Words are already extremely cheap and effortless though, and saying that they have a higher value than I appraise them for doesn't address some of the issues I addressed, such as the very real problem on non-universal configurations.

If you want to spend your time that way, that's cool with me. I like vim. Such things have their place. Personally, I suspect this doesn't solve any problems I have.

Your other issues were also addressed, the non-universal configurations by pointing out most people work in one or two environments most of the time. Worst case, it’s hard to imagine a quick disabling of conflicting macros being too large a price to work quickly in an environment for weeks or years.

I do concede this doesn’t solve any problems of yours as you don’t value what you do with your keyboard very much.

Lol. I want to type full words, and feel that doing so is near frictionless. I access around 70 environments regularly, many of which are frequently re-imaged during testing, and I appreciate the fact that typing works the same on all of them. My co-workers also appreciate that I am not installing weird typing macros on our devices.

Efficiency for me is not the same as efficiency for you. Deal with it.

I'll also add that something like vim is specialized and very useful. It is easier to use vim in a mouseless environment, which is sometimes a necessity. I use it fairly well, and it has paid dividends on the time invested. I can appreciate the value of a good tool.

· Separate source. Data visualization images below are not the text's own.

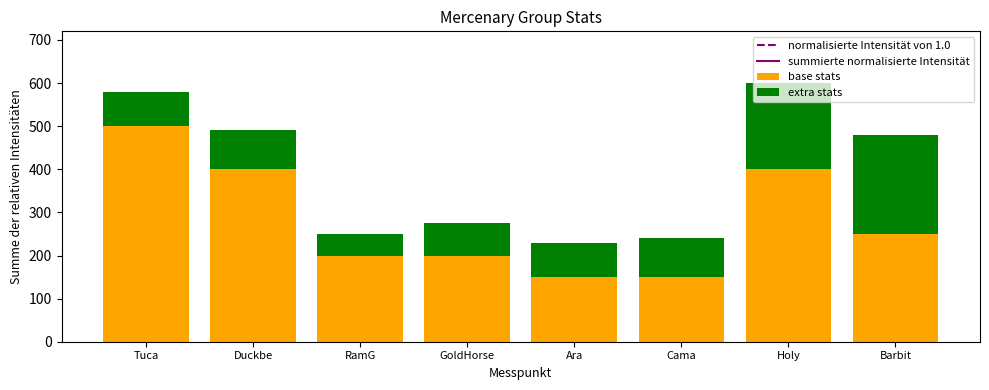

Which category has the highest value in the base stats series?

Tuca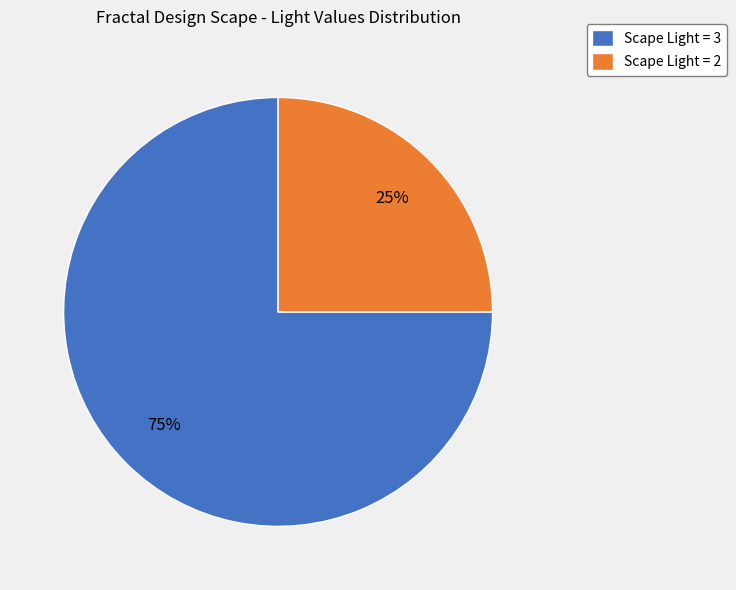

The Scape Light = 3 slice represents 64% of the pie. True or false?

False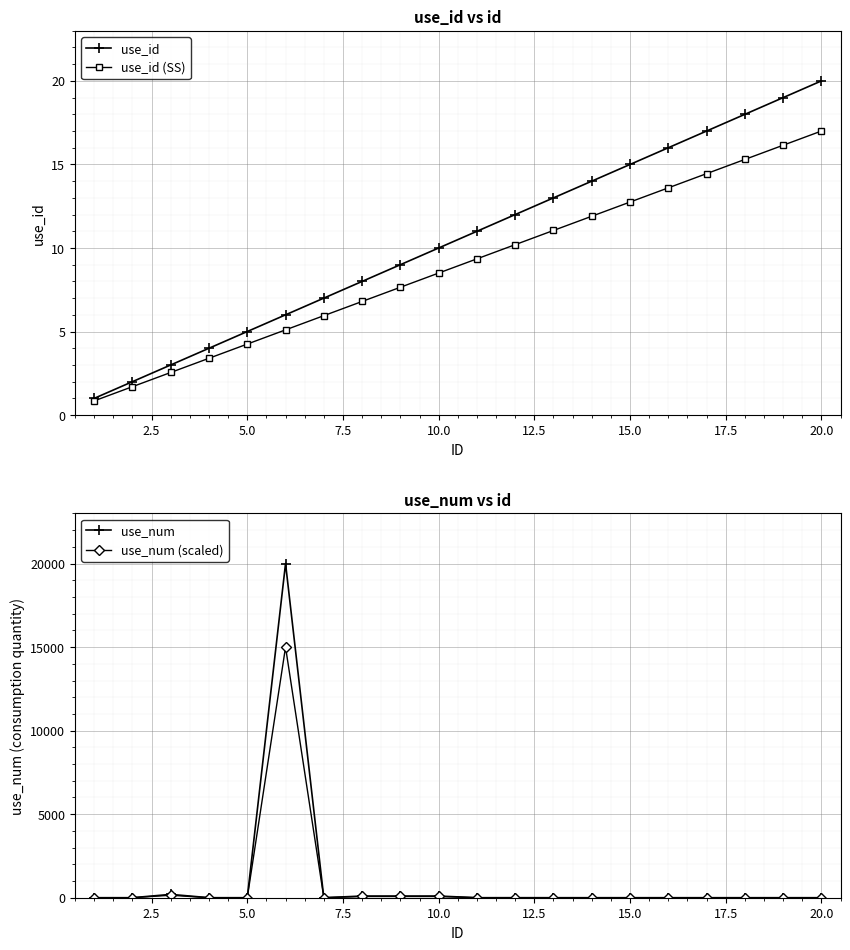

What is the minimum value for use_id?

1.0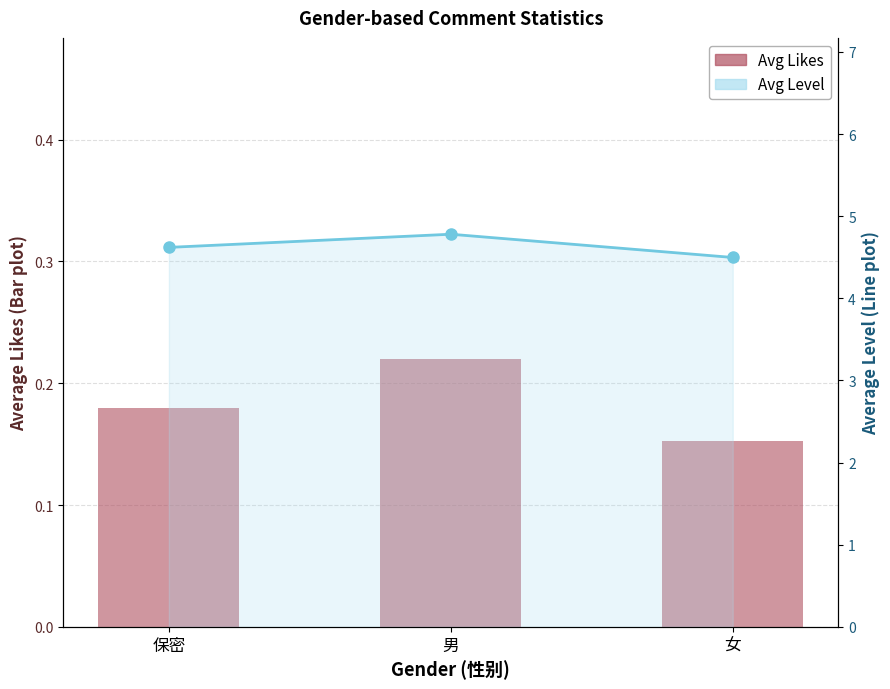

What is the label of the 2nd bar from the left?

男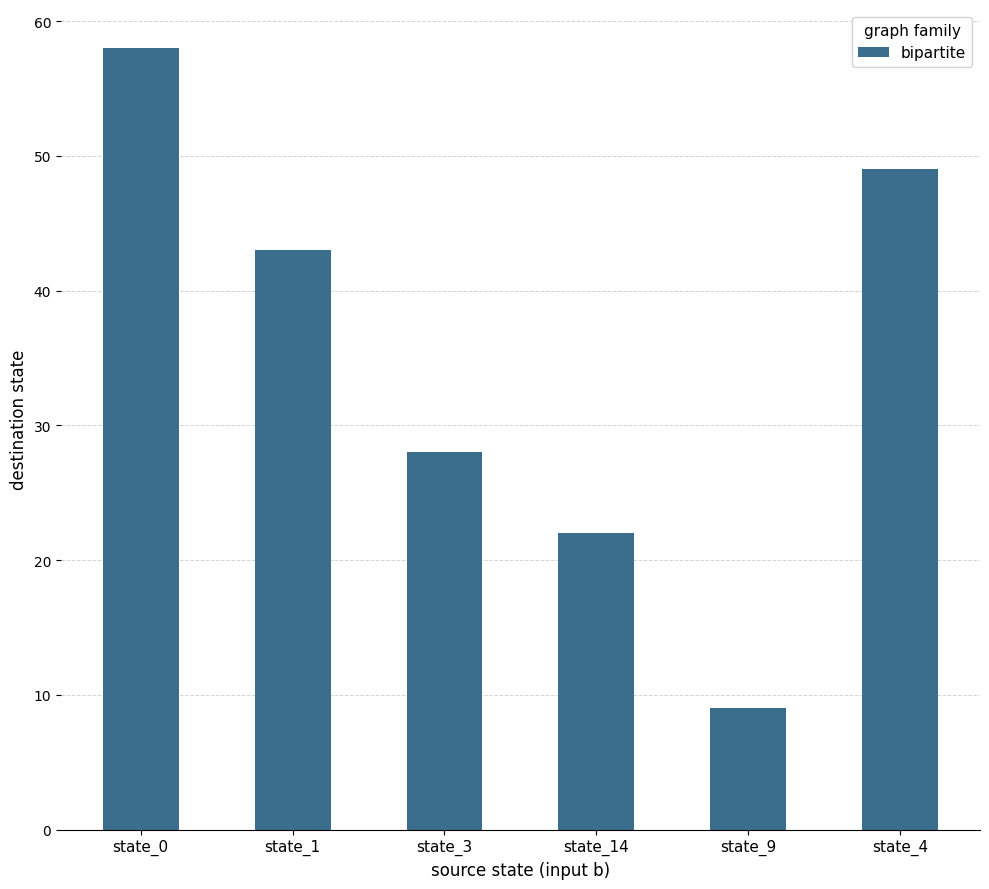

Which category has the highest value across all series?

state_0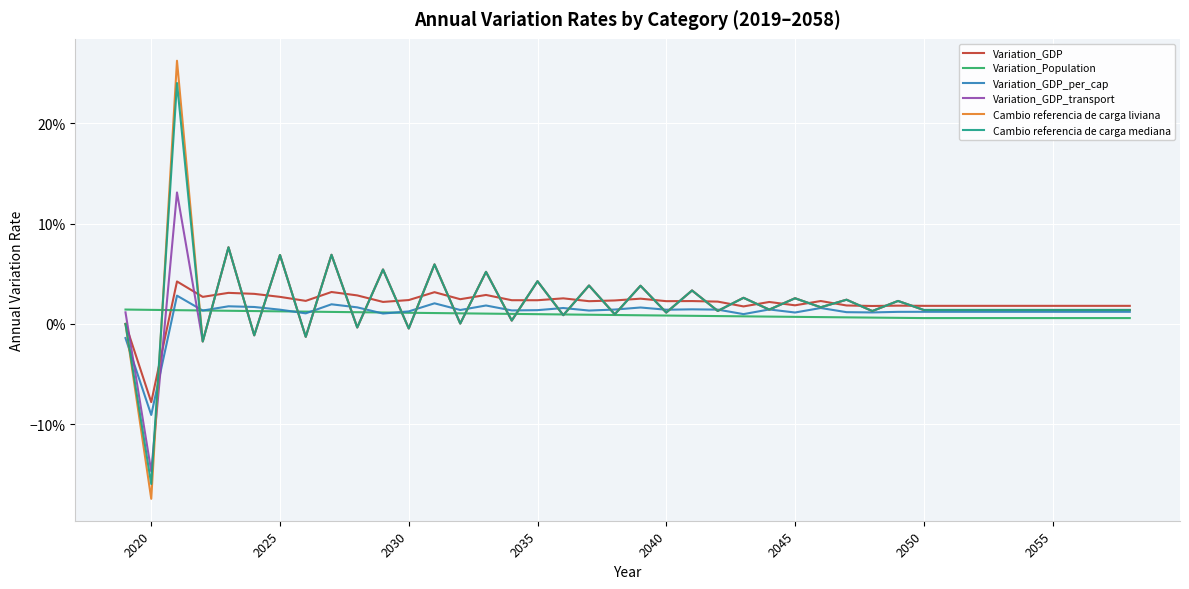

What are all the series names shown in the legend?

Variation_GDP, Variation_Population, Variation_GDP_per_cap, Variation_GDP_transport, Cambio referencia de carga liviana, Cambio referencia de carga mediana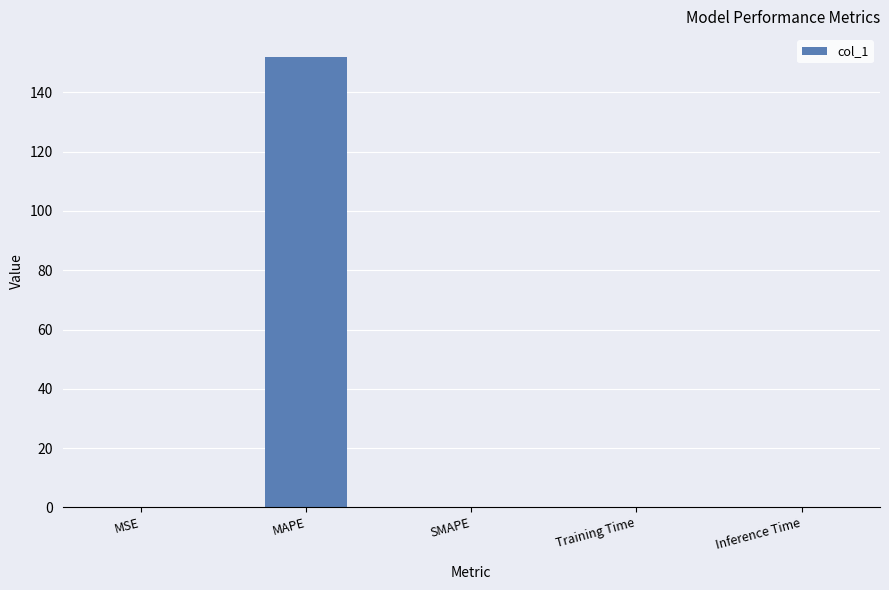

Count the number of data series in this chart.

1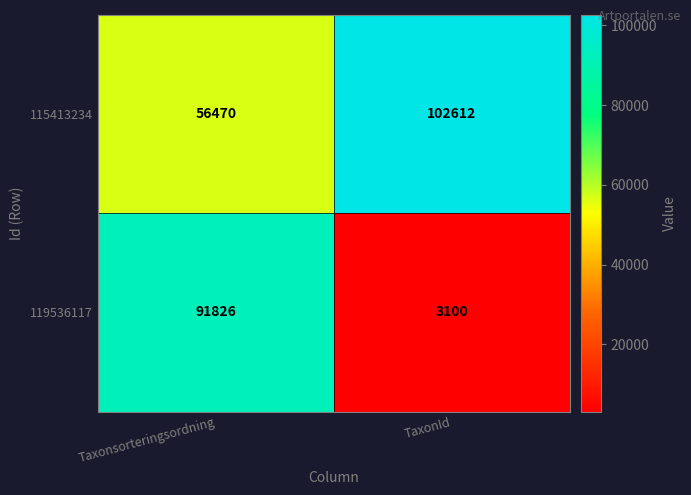

What is the minimum value shown in the chart?

3100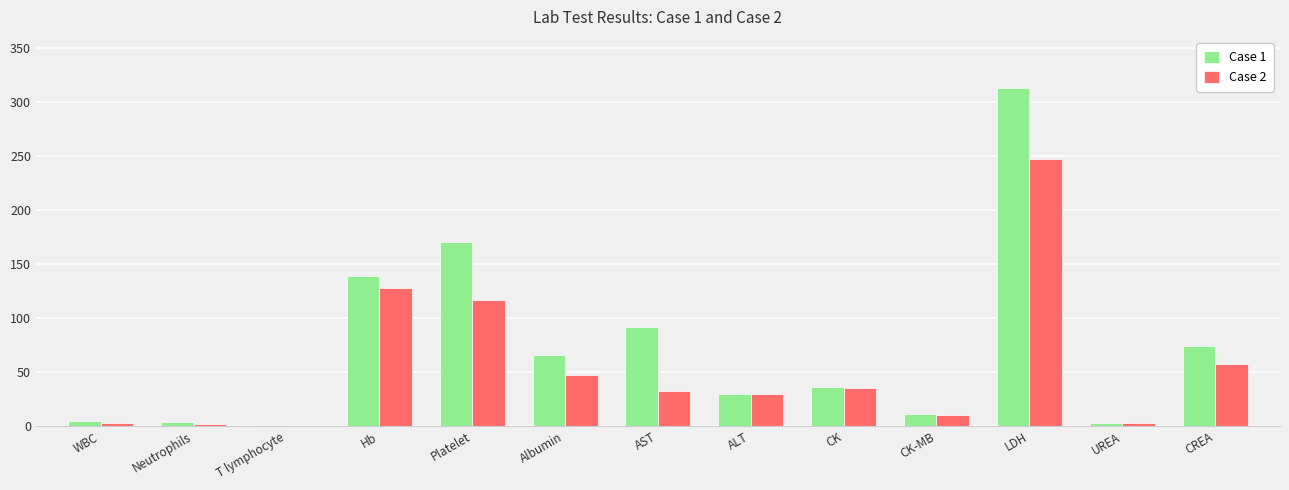

What is the sum of all Case 1 values?

943.3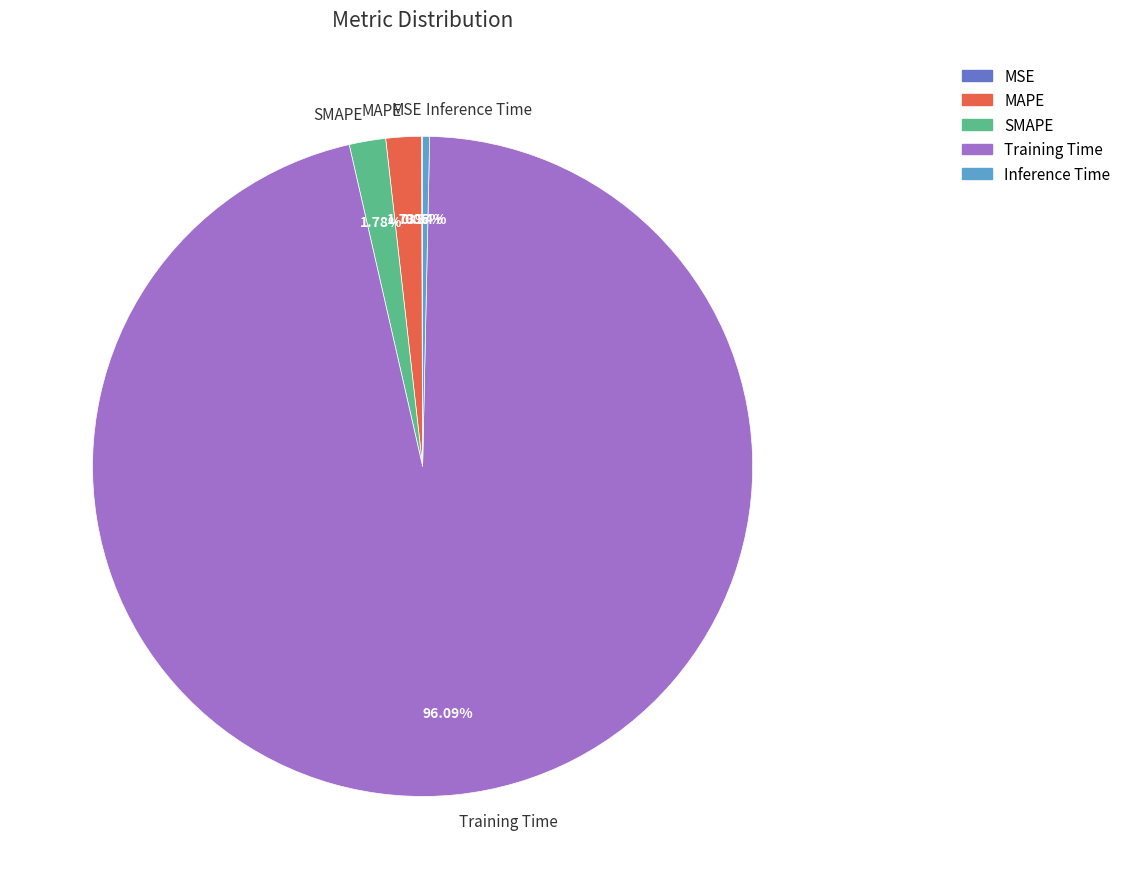

Is the sum of Inference Time and SMAPE greater than half?

No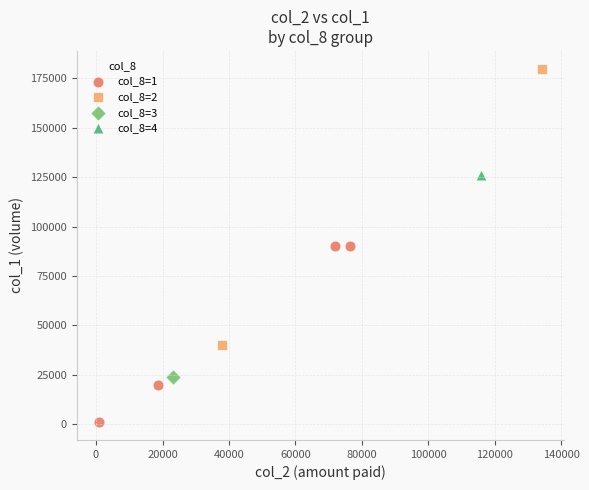

Which series reaches the maximum Y coordinate?

col_8=2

But typing speed is not the same as efficiency because standards are efficient in their own way. I'm sure you'll say "oh, you don't value words and have nothing important to say", but that's a ridiculous argument. It is simply that, in my opinion, this type of thing is not worth the overhead it creates, much like extremely customized vim configs. Time is invested in the pursuit of efficiency, and it is never returned. One day the config ceases to function correctly, or your friend/coworker/family member tries to use the keyboard and can't use it effectively, so it gets disabled.